I have a white patch in my mouth that won't seem to go away. Is it serious?
Mouth sores may be symptoms of a disease or disorder. Canker sores and cold sores are annoying and often painful but they usually go away over time. Leukoplakia (pronounced
loo-koh-PLAY-kee-ah)-a thick, whitish patch that forms on the inside of the cheeks, gums or tongue is more serious because it can develop into cancer. Leukoplakias are caused by excess cell growth and are common among tobacco users. They may also be caused by an irritation such as an ill-fitting denture or chewing on the inside of the cheek. See your dentist if you have a mouth sore that lasts a week or longer. For more information and examples of mouth sores, see A-Z Topics: Mouth Sores.
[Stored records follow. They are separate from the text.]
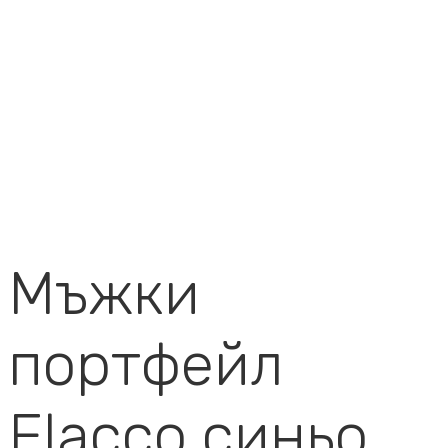
Мъжки
портфейл
Flacco синьо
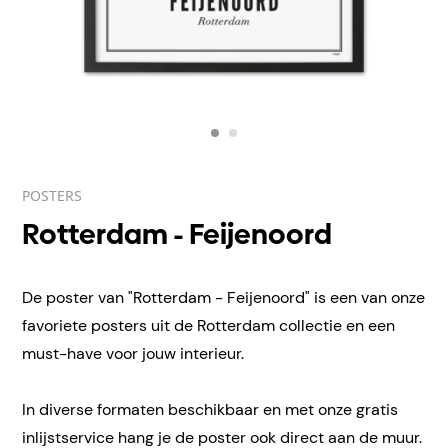
POSTERS
Rotterdam - Feijenoord
De poster van "Rotterdam - Feijenoord" is een van onze
favoriete posters uit de Rotterdam collectie en een
must-have voor jouw interieur.
In diverse formaten beschikbaar en met onze gratis
inlijstservice hang je de poster ook direct aan de muur.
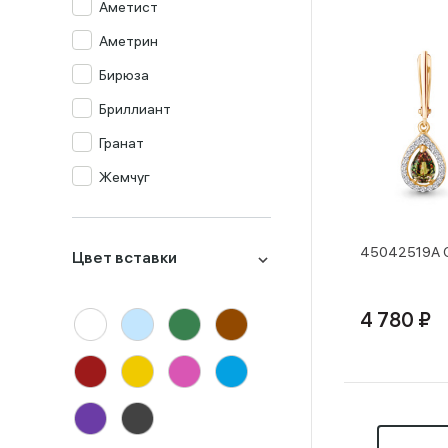
Аметист
Аметрин
Бирюза
Бриллиант
Гранат
Жемчуг
Изумруд
Изумруд синт.
45042519А С
Цвет вставки
Кварц мистик
Коралл
4 780 ₽
Корунд
Лондон-топаз
Малахит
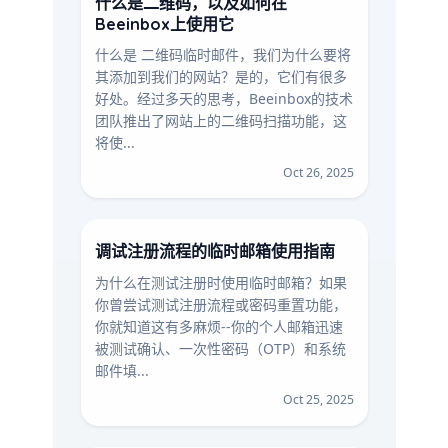
什么是二维码，以及如何在
Beeinbox上使用它
什么是 二维码临时邮件，我们为什么要将
其添加到我们的网站？是的，它们有很多
好处。经过多天的思考，Beeinbox的技术
团队推出了网站上的二维码扫描功能，这
将使...
Oct 26, 2025
调试注册流程的临时邮箱使用指南
为什么在测试注册时使用临时邮箱？如果
你曾尝试测试注册流程或密码重置功能，
你就知道这有多麻烦--你的个人邮箱迅速
被测试确认、一次性密码（OTP）和系统
邮件填...
Oct 25, 2025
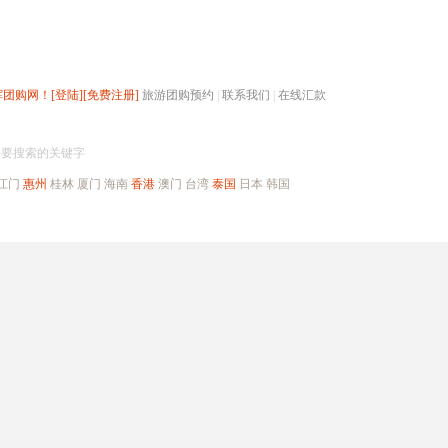
辉团购网！
[登陆]
[免费注册]
旅游团购预约
|
联系我们
|
在线汇款
搜团购
入要搜索的关键字
江门
惠州
桂林
厦门
海南
香港
澳门
台湾
泰国
日本
韩国
出境旅游
自驾游
高端海岛
公司旅游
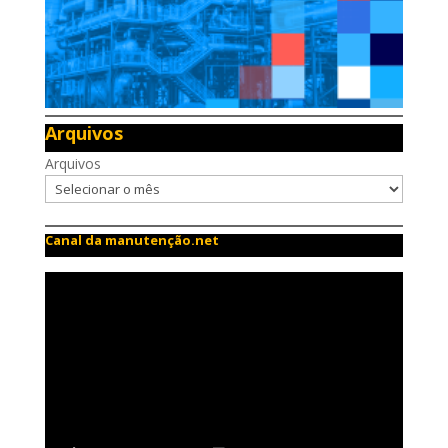
Arquivos
Arquivos
Canal da manutenção.net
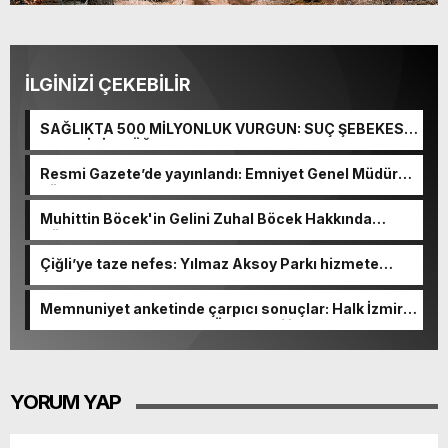
İLGİNİZİ ÇEKEBİLİR
SAĞLIKTA 500 MİLYONLUK VURGUN: SUÇ ŞEBEKESİ
KAÇIŞ İÇİN DÜĞMEYE BASTI!
Resmi Gazete’de yayınlandı: Emniyet Genel Müdürü
görevden alındı!
Muhittin Böcek'in Gelini Zuhal Böcek Hakkında
Gözaltı Kararı!
Çiğli’ye taze nefes: Yılmaz Aksoy Parkı hizmete
açıldı
Memnuniyet anketinde çarpıcı sonuçlar: Halk İzmirli
başkanlardan memnun, Ömer Eşki ilk sırada
YORUM YAP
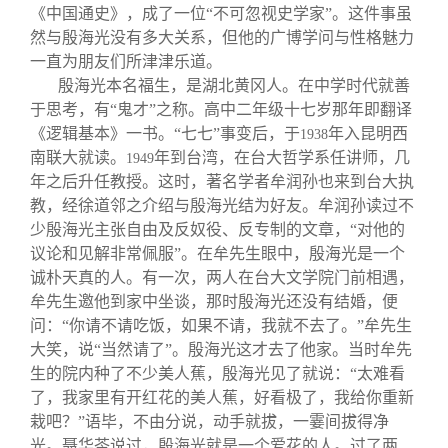
《中国通史》，成了一位“不可忽视史学家”。这件事虽
然与殷海光没有多大关系，但他的广博学问与性格魅力
一直为朋友们所津津乐道。
殷海光本名福生，是湖北黄冈人。在中学时代就善
于思考，有“鬼才”之称。高中二年级十七岁那年即翻译
《逻辑基本》一书。“七七”事变后，于
年入昆明西
1938
南联大就读。
年到台湾，在台大哲学系任讲师，几
1949
年之后升任教授。这时，著名学者牟润孙也来到台大执
教，经徐道邻之介绍与殷海光结为好友。牟润孙读过不
少殷海光主张自由及反奴役、反专制的文章，“对他的
议论和见解非常佩服”。在牟先生眼中，殷海光是一个
诚朴天真的人。有一次，两人在台大文学院门前相遇，
牟先生邀他到家中坐谈，那时殷海光还没有结婚，便
问：“你请不请吃饭，如果不请，我就不去了。”牟先生
大笑，说“当然请了”。殷海光这才去了他家。当时牟先
生的院内种了不少美人蕉，殷海光见了就说：“太难看
了，我家里有开红花的美人蕉，好看极了，我给你重新
栽吧？”语毕，不由分说，动手就拔，一霎间拔得净
光。聂华苓说过，殷海光就是一个爱花的人。过了两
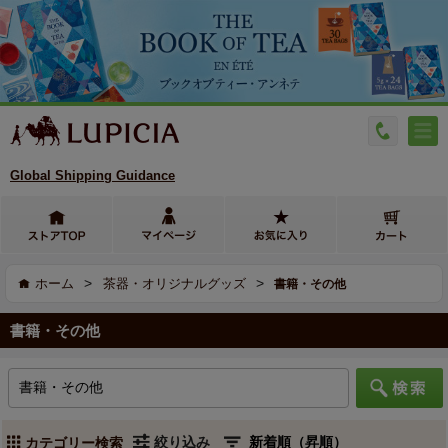
Global Shipping Guidance
>
>
ホーム
茶器・オリジナルグッズ
書籍・その他
書籍・その他
絞り込み
カテゴリー検索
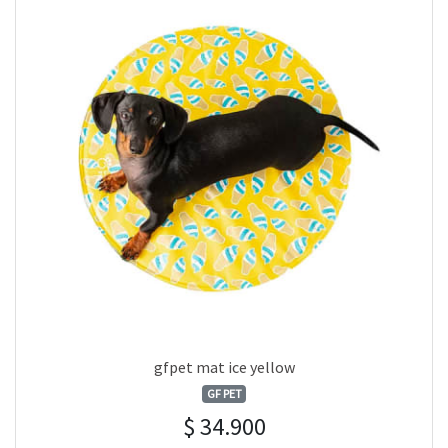
gfpet mat ice yellow
GF PET
$ 34.900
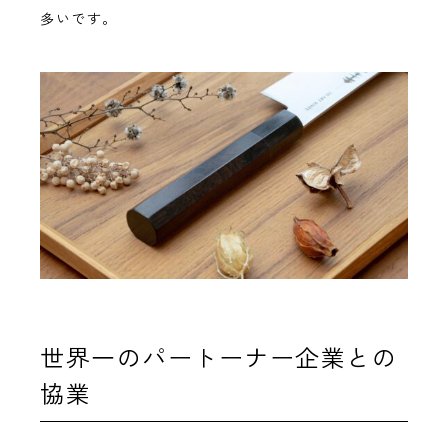
多いです。
世界一のパートーナー企業との
協業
How can I help prevent oral cancer?
Eliminate risk factors. Tobacco use combined with heavy alcohol use (30 drinks or more a week) is the primary risk factor for oral cancer. Schedule regular dental checkups to allow for early detection and treatment if cancer develops. Take a good look at your mouth after brushing or flossing. If you notice any of these signs or symptoms, see your dentist:
a persistent sore or irritation that bleeds easily and does not heal;
red and/or white lesions;
pain, tenderness or numbness anywhere in the mouth or lips;
a lump, thickening, rough spot, crust or small eroded area;
difficulty chewing, swallowing, speaking or moving the jaw or tongue; or
a change in the way your teeth fit together when you close your mouth completely.